Concretely, in .github/workflows/run_pytorch_tests_conv317_tpc10.yml, add a permissions section after the on: block and before concurrency:. Unless the reused workflow requires additional scopes (which we cannot see here), we keep it minimal: contents: read. This does not change existing functionality for typical test workflows, but it constrains the GITHUB_TOKEN so it cannot perform write operations on the repository or other resources by default.

In general, the fix is to explicitly declare a permissions block for the workflow (or at least for the run-tests job) so that the GITHUB_TOKEN is limited to the minimal access required. For a test-running workflow that primarily needs to read repository contents, a common secure default is permissions: contents: read. If the called workflow needs broader permissions for specific operations (e.g., commenting on PRs), those should be granted more narrowly in that downstream workflow or in specific jobs there.

The best minimal fix here, without changing existing functionality, is to add a root-level permissions block right after the on: section. This will apply to all jobs in this workflow that do not override permissions, including the run-tests job using the reusable workflow.
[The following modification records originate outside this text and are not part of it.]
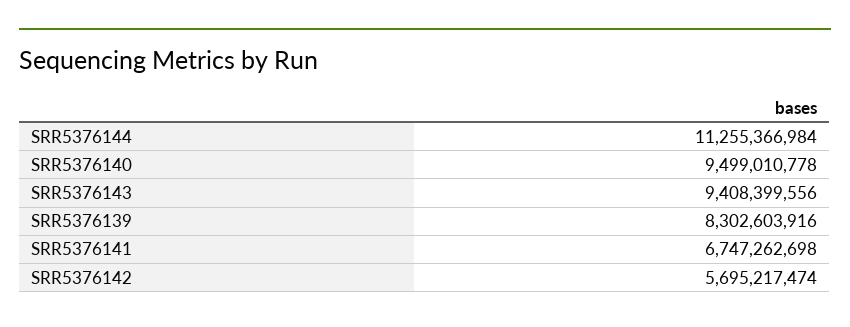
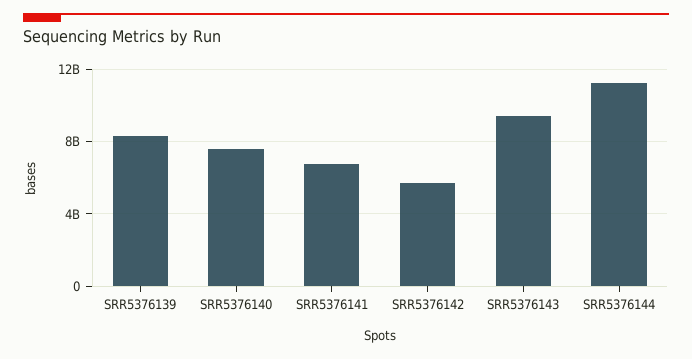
  {
    "SRR5376144": 11255366984,
-   "SRR5376140": 9499010778,
+   "SRR5376140": 7500000000,
    "SRR5376143": 9408399556,
    "SRR5376139": 8302603916,
    "SRR5376141": 6747262698,
    "SRR5376142": 5695217474
  }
Since we do not see evidence here that write permissions are required, we will set contents: read, which is a standard least-privilege default for CI workflows that just build and test. No other code, imports, or definitions are needed; this is a pure YAML configuration change in .github/workflows/run_pytorch_tests_conv317_tpc40.yml, affecting lines between the on: block and the existing concurrency block.

To fix the problem, explicitly declare a permissions block in this workflow so that the GITHUB_TOKEN used by the run-tests job has the least privileges required. Since this wrapper workflow appears to only dispatch a reusable workflow and does not itself need write access, a safe default is to set contents: read at the workflow level. This will apply to all jobs (including the uses:-based job) that do not override permissions, and does not change any existing functional behavior other than tightening token permissions.

Concretely, in .github/workflows/run_pytorch_tests_conv317_tpc50.yml, add a top-level permissions: section after the on: block (lines 2–7) and before concurrency: (line 8). Set contents: read as a minimal starting point; if the called workflow needs additional scopes (e.g., for PR annotations), they can be added there instead or overridden within the called workflow, but that is outside the provided snippet and cannot be modified here. No imports or additional methods are needed, just the YAML configuration change.